───── Supplied entries ─────

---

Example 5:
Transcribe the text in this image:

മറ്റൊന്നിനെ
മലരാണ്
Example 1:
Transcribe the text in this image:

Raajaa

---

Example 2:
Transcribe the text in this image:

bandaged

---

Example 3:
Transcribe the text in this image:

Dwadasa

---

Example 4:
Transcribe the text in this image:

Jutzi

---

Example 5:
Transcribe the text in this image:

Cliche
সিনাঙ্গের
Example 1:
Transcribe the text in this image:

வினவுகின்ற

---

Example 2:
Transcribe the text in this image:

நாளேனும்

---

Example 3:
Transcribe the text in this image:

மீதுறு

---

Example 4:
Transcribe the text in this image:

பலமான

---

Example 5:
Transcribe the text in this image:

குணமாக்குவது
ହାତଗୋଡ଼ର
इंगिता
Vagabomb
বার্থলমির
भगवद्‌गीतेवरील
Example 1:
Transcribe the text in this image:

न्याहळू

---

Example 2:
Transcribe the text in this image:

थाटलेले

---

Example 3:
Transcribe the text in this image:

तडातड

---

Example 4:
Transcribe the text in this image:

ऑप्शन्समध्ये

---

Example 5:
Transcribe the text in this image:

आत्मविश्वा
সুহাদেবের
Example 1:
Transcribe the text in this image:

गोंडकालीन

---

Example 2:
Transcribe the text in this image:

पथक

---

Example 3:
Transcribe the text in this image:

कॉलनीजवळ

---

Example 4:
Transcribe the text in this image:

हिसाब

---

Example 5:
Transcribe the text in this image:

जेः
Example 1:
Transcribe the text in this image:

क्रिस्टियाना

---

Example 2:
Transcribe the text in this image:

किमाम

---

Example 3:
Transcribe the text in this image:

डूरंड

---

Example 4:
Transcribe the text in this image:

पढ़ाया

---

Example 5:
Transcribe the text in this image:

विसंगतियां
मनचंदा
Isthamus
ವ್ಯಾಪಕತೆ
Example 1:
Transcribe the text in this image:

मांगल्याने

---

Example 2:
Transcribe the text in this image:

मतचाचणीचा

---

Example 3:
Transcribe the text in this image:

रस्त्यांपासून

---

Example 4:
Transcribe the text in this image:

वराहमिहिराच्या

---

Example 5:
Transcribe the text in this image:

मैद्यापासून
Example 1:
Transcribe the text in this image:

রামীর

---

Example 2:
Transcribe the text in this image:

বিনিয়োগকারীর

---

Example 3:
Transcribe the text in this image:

─────

What you should do: Repeat the lines above with every word intact.

Exercise response:
---

Example 5:
Transcribe the text in this image:

മറ്റൊന്നിനെ
മലരാണ്
Example 1:
Transcribe the text in this image:

Raajaa

---

Example 2:
Transcribe the text in this image:

bandaged

---

Example 3:
Transcribe the text in this image:

Dwadasa

---

Example 4:
Transcribe the text in this image:

Jutzi

---

Example 5:
Transcribe the text in this image:

Cliche
সিনাঙ্গের
Example 1:
Transcribe the text in this image:

வினவுகின்ற

---

Example 2:
Transcribe the text in this image:

நாளேனும்

---

Example 3:
Transcribe the text in this image:

மீதுறு

---

Example 4:
Transcribe the text in this image:

பலமான

---

Example 5:
Transcribe the text in this image:

குணமாக்குவது
ହାତଗୋଡ଼ର
इंगिता
Vagabomb
বার্থলমির
भगवद्‌गीतेवरील
Example 1:
Transcribe the text in this image:

न्याहळू

---

Example 2:
Transcribe the text in this image:

थाटलेले

---

Example 3:
Transcribe the text in this image:

तडातड

---

Example 4:
Transcribe the text in this image:

ऑप्शन्समध्ये

---

Example 5:
Transcribe the text in this image:

आत्मविश्वा
সুহাদেবের
Example 1:
Transcribe the text in this image:

गोंडकालीन

---

Example 2:
Transcribe the text in this image:

पथक

---

Example 3:
Transcribe the text in this image:

कॉलनीजवळ

---

Example 4:
Transcribe the text in this image:

हिसाब

---

Example 5:
Transcribe the text in this image:

जेः
Example 1:
Transcribe the text in this image:

क्रिस्टियाना

---

Example 2:
Transcribe the text in this image:

किमाम

---

Example 3:
Transcribe the text in this image:

डूरंड

---

Example 4:
Transcribe the text in this image:

पढ़ाया

---

Example 5:
Transcribe the text in this image:

विसंगतियां
मनचंदा
Isthamus
ವ್ಯಾಪಕತೆ
Example 1:
Transcribe the text in this image:

मांगल्याने

---

Example 2:
Transcribe the text in this image:

मतचाचणीचा

---

Example 3:
Transcribe the text in this image:

रस्त्यांपासून

---

Example 4:
Transcribe the text in this image:

वराहमिहिराच्या

---

Example 5:
Transcribe the text in this image:

मैद्यापासून
Example 1:
Transcribe the text in this image:

রামীর

---

Example 2:
Transcribe the text in this image:

বিনিয়োগকারীর

---

Example 3:
Transcribe the text in this image:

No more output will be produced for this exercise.